Kenya risks losing its grip on the aviation industry business to regional competitors, if charges contributing to high cost of flying are not lowered, Kenya Airports Authority (KAA) has warned.
Chief Executive Officer John Andersen referred, particularly, to the airport passenger service charges imposed on passengers departing by air from any airport within the country.
He decried the charge, currently standing at $50 (Sh5,078.50), saying that such taxes have made cost of landing at the Kenyan airports very expensive compared to other airports in the region.
In addition to airport passenger service charges, airports also normally charge for runway landing and take-off, aircraft parking, air bridge use and passenger processing.
Andersen who spoke at the 65th East Africa Managers Conference convened by Kenya Institute of Management in Mombasa, said that due to fierce competition, Kenya’s airport market share has dropped from 50 to 30 per cent by end of last year. “We have been losing our market share to other countries in the region, specifically Ethiopia and Rwanda, which have been recording significant growth, because we are so expensive,” he added.
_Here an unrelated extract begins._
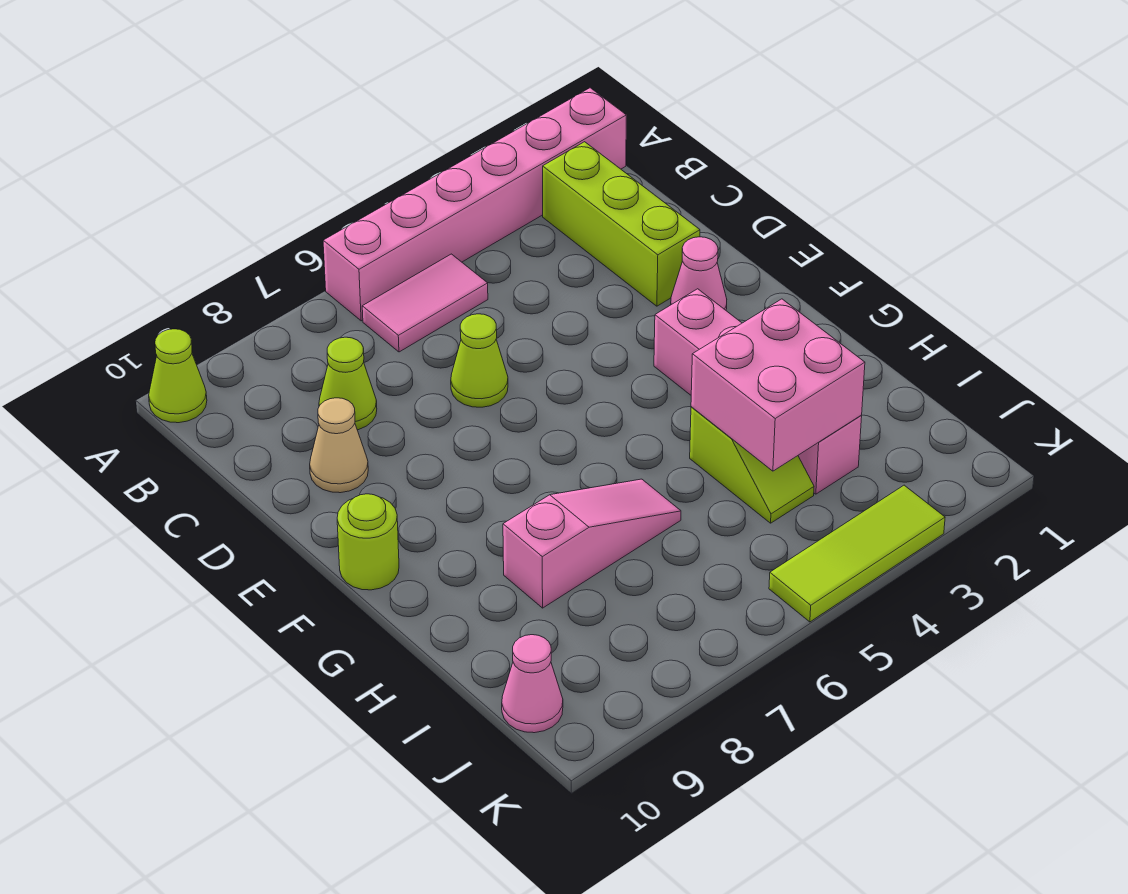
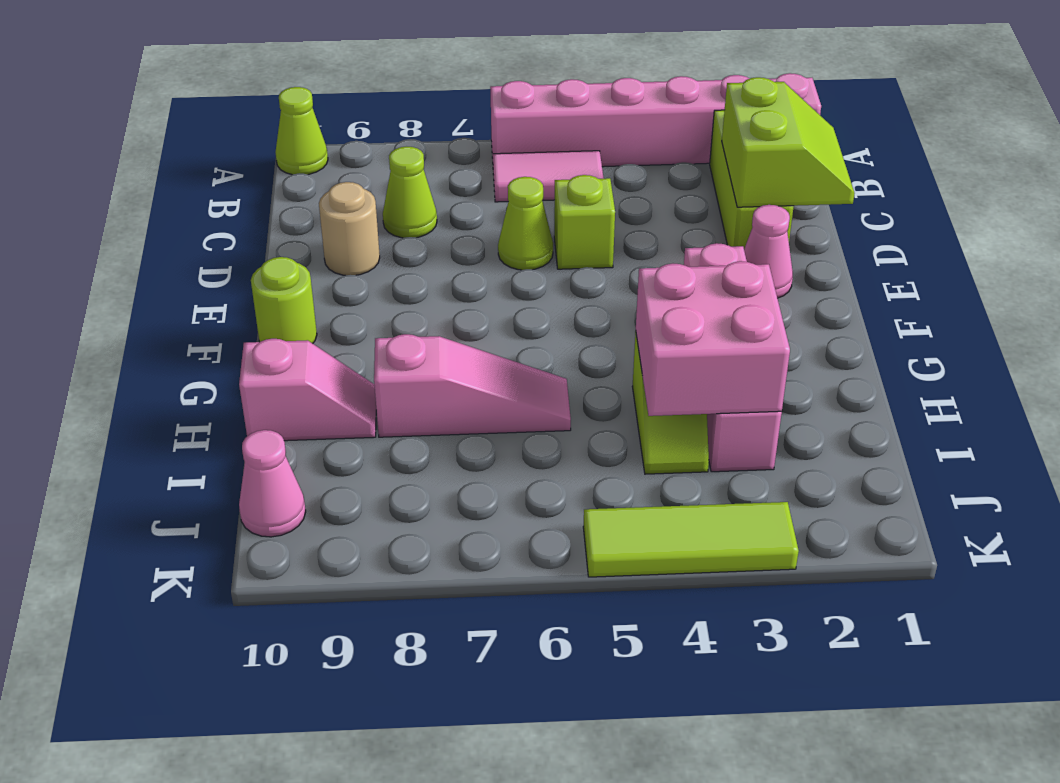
none -> lime slope C1:D2 level 2 top 2
none -> lime brick D5 level 1
tan cone D9 level 1 -> tan round brick D9 level 1
none -> pink slope H9:H10 level 1 top 10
The East African aviation market has in the recent past experienced heightened competition, with Ethiopia and Rwanda expanding their national airports and carriers.Andersen said reducing the current charges for international travel will give local airlines a competitive business edge against rivals in the region.
“If we are able to reduce the airport service charge, we will make it affordable to travel to Kenya, meaning we are going to have more passengers because we are in a very competitive sector,” he added.
“Many of the countries around us charge about $30 (Sh3,046.50) to $40 (Sh4,062), which is reasonable, we at Kenya are at $50.”
Andersen said while Kenya has done well to secure direct flights to the United States, a lot more needs to be done if Jomo Kenyatta International Airport (JKIA) is to fend off the aggressive competition from regional airports and become Africa’s preferred transit hub.
He warned that although JKIA has been ranked as one of the busiest airports in Africa and recorded a significant growth in passenger numbers, increasing from 7.8 million in 2017 to 8.3 million last year, this alone could not ensure a sustained competitive advantage.
The airport boss said by 2020, KAA will have met some of its targets, by putting in place the requisite infrastructure to outperform the regional competitors.
Part of the mega project is the Sh7 billion facelift of the Mombasa’s Moi International Airport.
“We are working round the clock and by 2020 we will have the Moi International Airport rehabilitation work complete.The work has been slow due to rains that have been pounding the coast region,’’ said Andersen.